A moda a preços acessíveis vendida pela rede de lojas espanholas Zara ou os móveis reproduzidos em grande escala pela sueca Ikea podem não ter o mesmo prestígio de uma bolsa Louis Vuitton. Mas os fundadores dessas duas empresas já ultrapassaram o dono do grupo que inclui o fabricante de bolsas francês no ranking das maiores fortunas da Europa estabelecido pela revista suíça Bilan.


O espanhol Amancio Ortega Gaona, um autodidata de 77 anos que criou o grupo têxtil Inditex, que tem como carro-chefe a marca Zara, possui a maior fortuna da Europa, com um patrimônio de 40,9 bilhões de euros, segundo uma classificação das cem famílias mais ricas da Europa publicada nesta quarta-feira pela revista suíça Bilan, referência na área de economia.

Essa revista, que já publica todos os anos um ranking das 300 maiores fortunas da Suíça, decidiu expandir suas pesquisas a toda a Europa. A publicação especifica que é necessário um patrimônio de ao menos 6 bilhões de francos suíços, o equivalente a 14 bilhões de reais, para entrar no ranking.

O segundo colocado, atrás do espanhol Amancio Ortega Gaona, é o sueco Ingwar Kamprad, fundador da Ikea, rede de lojas de móveis a preços acessíveis.

Apontado durante anos como o homem mais rico da Europa, o francês Bernard Arnault, proprietário do grupo de luxo LVMH, que inclui marcas como Louis Vuitton e Moët & Chandon, ficou em terceiro lugar no ranking da revista Bilan.

A herdeira da L'Oréal, Ingrid Bettencourt, envolvida em um escândalo de financiamento ilegal da campanha eleitoral do ex-presidente francês Nicolas Sarkozy, ocupa o quarto posto e é a única mulher entre as quarenta maiores fortunas da Europa. No total, apenas 12 mulheres aparecem no ranking.

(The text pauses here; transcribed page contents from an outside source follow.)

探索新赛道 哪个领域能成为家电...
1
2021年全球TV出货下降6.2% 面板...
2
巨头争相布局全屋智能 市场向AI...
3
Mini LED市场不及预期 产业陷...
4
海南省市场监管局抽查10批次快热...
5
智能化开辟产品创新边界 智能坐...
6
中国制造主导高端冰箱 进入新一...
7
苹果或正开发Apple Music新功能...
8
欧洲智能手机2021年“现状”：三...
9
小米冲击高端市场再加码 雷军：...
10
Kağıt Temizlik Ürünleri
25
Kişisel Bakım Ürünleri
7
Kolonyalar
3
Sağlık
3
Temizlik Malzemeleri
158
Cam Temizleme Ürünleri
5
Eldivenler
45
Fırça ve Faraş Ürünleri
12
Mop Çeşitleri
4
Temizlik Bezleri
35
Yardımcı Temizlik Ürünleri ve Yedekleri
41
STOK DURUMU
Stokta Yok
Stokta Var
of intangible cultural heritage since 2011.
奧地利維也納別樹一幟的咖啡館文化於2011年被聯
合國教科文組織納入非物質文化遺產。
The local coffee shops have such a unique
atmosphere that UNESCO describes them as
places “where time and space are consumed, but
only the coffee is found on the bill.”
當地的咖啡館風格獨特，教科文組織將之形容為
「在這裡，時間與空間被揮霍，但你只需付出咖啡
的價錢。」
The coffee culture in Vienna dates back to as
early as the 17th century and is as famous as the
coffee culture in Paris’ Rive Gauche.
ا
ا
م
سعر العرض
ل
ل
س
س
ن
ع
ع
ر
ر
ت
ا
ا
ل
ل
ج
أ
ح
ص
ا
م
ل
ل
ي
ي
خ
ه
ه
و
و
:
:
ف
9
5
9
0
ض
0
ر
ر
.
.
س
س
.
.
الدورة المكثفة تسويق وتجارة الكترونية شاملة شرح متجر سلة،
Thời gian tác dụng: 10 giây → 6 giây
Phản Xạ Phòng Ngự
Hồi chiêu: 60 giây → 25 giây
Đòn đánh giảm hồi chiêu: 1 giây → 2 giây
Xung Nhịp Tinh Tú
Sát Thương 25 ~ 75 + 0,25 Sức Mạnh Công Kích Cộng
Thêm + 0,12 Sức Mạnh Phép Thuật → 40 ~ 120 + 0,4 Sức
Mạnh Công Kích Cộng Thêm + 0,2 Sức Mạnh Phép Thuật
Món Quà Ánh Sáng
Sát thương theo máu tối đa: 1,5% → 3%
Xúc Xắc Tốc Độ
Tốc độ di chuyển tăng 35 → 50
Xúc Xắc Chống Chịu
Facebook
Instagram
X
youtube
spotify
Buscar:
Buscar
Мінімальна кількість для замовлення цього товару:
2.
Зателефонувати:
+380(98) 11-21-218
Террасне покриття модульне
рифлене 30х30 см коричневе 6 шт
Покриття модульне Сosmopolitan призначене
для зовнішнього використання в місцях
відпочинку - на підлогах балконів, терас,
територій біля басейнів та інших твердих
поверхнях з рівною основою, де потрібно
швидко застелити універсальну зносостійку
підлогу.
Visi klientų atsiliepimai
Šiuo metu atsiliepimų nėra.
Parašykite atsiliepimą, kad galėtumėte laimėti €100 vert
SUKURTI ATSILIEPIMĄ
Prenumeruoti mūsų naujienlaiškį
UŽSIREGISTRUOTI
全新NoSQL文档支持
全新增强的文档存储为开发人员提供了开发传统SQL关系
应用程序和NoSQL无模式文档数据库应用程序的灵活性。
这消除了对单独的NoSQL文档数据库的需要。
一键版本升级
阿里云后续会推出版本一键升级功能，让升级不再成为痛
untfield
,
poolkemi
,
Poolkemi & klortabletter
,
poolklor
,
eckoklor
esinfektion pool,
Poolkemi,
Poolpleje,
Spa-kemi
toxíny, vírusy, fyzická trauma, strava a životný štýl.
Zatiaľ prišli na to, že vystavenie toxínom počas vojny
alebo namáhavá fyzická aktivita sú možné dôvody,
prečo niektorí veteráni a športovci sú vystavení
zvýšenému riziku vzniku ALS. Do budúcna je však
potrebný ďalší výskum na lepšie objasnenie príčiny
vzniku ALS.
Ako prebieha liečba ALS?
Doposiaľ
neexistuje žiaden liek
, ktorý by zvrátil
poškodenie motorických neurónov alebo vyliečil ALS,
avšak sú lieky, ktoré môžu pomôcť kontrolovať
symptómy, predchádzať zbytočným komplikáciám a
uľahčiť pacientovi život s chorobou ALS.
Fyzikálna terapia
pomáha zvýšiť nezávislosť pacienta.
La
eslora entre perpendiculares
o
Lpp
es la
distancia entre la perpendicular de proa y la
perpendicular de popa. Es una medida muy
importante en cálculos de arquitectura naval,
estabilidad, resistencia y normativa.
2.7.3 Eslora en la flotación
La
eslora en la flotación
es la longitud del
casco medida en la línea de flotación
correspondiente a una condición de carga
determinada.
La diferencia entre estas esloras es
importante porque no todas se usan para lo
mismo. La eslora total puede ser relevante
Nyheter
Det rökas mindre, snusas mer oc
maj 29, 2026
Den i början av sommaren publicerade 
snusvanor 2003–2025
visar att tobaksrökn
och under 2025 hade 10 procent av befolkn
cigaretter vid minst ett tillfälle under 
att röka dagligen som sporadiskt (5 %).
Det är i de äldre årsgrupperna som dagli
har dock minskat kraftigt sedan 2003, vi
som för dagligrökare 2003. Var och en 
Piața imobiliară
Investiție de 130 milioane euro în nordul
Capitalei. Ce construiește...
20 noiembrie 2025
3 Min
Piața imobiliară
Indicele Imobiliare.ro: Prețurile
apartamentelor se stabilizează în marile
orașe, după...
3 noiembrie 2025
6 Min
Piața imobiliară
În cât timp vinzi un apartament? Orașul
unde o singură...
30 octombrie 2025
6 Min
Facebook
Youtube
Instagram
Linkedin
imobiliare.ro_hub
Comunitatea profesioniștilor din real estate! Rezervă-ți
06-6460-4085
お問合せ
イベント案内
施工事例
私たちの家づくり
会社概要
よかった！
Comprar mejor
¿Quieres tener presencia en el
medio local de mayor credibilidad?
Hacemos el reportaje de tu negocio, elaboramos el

52% dos nomes na lista são de pessoas que herdaram a fortuna de seus pais. Os alemães e os russos dominam o ranking, com respectivamente 27 e 23 nomes. 26 das famílias mais ricas da Europa vivem na Suíça.

Os franceses e os italianos construíram suas fortunas produzindo produtos de luxo, enquanto os alemães são mais ativos na produção de bens de consumo de massa.

Essa classificação mostra que na Europa as grandes fortunas atuais são originárias, com poucas exceções, da "velha economia", segundo a revista Bilan, que acrescenta que "os setores das novas tecnologias da informação estão quase ausentes desse ranking".

No que diz respeito às fortunas russas, Bilan aponta que os bilionários russos "se aproveitaram habilmente da onda de privatizações que varreu o país nos anos 90 para adquirir a preços baixos antigas empresas estatais".